The New Wave of Foodservice Technology in Senior Care

Social connections and health

While no one would downplay the risks associated with obesity and diabetes for older adults, who you eat with may be as important as what you eat or how much you exercise. New research from the University of North Carolina at Chapel Hill (UNC) shows the linear importance of social connection across the life span and is the first study to link social relationships to chronic conditions like obesity, high blood pressure and inflammatory diseases.

When it comes to the benefits of friends and social activities, quality matters more than quantity in middle age. But in older age, the more social connections the better, the research noted.

The study, led by Kathleen Mullan Harris, PhD, of UNC and published in the Proceedings of the National Academy of Sciences, used data from four national surveys that, together, cover adolescence to old age. The team evaluated three dimensions of social relationships: social integration, social support and social strain.  Social relationship information was then compared to four key markers for death risk: blood pressure, waist circumference, body mass index and circulating levels of C-reactive protein, an indicator inflammation.

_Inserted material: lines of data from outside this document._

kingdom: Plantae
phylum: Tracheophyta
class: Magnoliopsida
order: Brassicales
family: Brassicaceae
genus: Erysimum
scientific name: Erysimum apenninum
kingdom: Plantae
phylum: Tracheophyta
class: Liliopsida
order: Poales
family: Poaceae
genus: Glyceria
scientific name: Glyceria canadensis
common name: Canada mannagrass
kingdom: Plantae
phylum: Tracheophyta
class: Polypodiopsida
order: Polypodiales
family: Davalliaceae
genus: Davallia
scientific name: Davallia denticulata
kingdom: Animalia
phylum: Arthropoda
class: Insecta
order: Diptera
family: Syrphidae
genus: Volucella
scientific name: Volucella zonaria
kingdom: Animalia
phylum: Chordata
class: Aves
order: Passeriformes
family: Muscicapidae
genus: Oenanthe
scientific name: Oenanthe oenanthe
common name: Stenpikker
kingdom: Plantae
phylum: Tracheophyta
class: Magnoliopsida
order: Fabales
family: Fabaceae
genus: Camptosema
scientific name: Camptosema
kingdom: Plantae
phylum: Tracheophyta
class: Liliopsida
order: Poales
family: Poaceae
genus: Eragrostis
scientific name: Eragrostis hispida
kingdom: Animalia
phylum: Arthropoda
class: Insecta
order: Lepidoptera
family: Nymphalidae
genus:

"We studied the interplay between social relationships, behavioral factors and physiological dysregulation that, over time, lead to chronic diseases of aging—cancer being a prominent example," said Yang Claire Yang, a professor at UNC-Chapel Hill and a member of the Lineberger Comprehensive Cancer Center, in a university release. "Our analysis makes it clear that doctors, clinicians, and other health workers should redouble their efforts to help the public understand how important strong social bonds are throughout the course of all of our lives."